-- Opening Marker --

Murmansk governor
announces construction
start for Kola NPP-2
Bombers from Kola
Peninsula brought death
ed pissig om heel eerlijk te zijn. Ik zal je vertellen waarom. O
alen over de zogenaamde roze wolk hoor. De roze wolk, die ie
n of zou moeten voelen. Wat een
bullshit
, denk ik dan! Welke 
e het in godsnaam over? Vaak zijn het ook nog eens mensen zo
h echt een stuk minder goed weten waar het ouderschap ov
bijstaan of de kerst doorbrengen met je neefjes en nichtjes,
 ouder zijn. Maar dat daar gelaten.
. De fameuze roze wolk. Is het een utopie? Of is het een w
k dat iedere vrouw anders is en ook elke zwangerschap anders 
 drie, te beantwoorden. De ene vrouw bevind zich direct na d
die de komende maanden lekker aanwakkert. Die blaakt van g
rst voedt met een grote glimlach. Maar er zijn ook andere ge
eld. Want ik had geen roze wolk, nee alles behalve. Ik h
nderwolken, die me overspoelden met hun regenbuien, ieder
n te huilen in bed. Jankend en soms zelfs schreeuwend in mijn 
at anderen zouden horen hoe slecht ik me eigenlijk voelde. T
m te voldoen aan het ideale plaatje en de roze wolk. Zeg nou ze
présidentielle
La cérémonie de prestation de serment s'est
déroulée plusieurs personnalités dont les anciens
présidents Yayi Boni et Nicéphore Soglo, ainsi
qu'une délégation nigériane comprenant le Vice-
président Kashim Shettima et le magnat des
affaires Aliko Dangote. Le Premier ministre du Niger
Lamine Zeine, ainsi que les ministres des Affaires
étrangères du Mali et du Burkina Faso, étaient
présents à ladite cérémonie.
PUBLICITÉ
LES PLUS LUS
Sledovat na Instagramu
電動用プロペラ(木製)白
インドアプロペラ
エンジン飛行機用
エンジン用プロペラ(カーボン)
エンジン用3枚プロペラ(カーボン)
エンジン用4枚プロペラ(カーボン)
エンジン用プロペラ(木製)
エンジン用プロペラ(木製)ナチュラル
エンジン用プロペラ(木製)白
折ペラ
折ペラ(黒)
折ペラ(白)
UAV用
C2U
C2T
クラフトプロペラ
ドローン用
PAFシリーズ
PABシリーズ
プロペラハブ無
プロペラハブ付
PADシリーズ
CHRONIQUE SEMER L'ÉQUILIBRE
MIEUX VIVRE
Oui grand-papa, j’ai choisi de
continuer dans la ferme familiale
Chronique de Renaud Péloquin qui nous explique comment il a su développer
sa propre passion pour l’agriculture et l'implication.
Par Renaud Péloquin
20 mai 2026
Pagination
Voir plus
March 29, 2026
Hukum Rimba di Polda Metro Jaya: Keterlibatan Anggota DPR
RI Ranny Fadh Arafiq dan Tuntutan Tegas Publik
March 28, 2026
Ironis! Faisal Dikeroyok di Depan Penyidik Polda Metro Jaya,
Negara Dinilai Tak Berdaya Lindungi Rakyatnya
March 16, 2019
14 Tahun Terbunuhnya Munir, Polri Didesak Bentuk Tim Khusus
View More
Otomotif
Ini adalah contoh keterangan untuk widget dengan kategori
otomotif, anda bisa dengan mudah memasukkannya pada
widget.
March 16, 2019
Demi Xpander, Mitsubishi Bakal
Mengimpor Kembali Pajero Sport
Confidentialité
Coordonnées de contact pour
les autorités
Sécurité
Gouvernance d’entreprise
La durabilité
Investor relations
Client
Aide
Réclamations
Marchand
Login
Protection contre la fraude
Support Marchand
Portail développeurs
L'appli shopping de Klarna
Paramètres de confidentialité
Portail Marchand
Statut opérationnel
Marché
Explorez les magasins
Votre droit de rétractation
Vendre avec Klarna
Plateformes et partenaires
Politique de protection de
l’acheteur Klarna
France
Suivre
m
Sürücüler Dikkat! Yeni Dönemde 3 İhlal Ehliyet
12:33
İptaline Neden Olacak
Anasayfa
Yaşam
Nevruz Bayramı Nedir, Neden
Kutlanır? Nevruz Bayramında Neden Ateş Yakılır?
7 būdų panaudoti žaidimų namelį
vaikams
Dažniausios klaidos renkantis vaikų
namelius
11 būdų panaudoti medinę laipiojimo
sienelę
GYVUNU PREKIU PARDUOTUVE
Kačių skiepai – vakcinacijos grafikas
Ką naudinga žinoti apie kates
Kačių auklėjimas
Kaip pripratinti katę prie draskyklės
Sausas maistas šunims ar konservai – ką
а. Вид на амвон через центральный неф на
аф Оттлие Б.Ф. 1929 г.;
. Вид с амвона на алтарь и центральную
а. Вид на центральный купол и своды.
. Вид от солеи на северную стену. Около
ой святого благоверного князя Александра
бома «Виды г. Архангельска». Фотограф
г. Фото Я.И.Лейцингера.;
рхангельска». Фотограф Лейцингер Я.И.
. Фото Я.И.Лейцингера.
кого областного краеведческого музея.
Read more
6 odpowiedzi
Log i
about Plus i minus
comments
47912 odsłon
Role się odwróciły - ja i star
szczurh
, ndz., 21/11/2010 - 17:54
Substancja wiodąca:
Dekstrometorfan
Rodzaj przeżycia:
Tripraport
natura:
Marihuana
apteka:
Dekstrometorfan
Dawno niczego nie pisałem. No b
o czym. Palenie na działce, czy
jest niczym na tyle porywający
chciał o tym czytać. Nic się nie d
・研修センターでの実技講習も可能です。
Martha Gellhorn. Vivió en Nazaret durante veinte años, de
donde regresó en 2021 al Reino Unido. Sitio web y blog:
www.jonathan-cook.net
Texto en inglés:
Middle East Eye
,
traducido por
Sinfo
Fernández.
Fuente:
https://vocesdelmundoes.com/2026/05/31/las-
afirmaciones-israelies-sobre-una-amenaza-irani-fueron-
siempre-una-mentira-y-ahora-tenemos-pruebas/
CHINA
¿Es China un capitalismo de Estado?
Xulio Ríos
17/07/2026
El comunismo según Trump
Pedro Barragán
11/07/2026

-- Closing Marker --

**Directive**:
Could you reproduce, exactly, every line above from the line with "bijstaan of de" to the line with "n te huilen", and no other line? Both ends count.

**Problem solution**:
bijstaan of de kerst doorbrengen met je neefjes en nichtjes,
 ouder zijn. Maar dat daar gelaten.
. De fameuze roze wolk. Is het een utopie? Of is het een w
k dat iedere vrouw anders is en ook elke zwangerschap anders 
 drie, te beantwoorden. De ene vrouw bevind zich direct na d
die de komende maanden lekker aanwakkert. Die blaakt van g
rst voedt met een grote glimlach. Maar er zijn ook andere ge
eld. Want ik had geen roze wolk, nee alles behalve. Ik h
nderwolken, die me overspoelden met hun regenbuien, ieder
n te huilen in bed. Jankend en soms zelfs schreeuwend in mijn 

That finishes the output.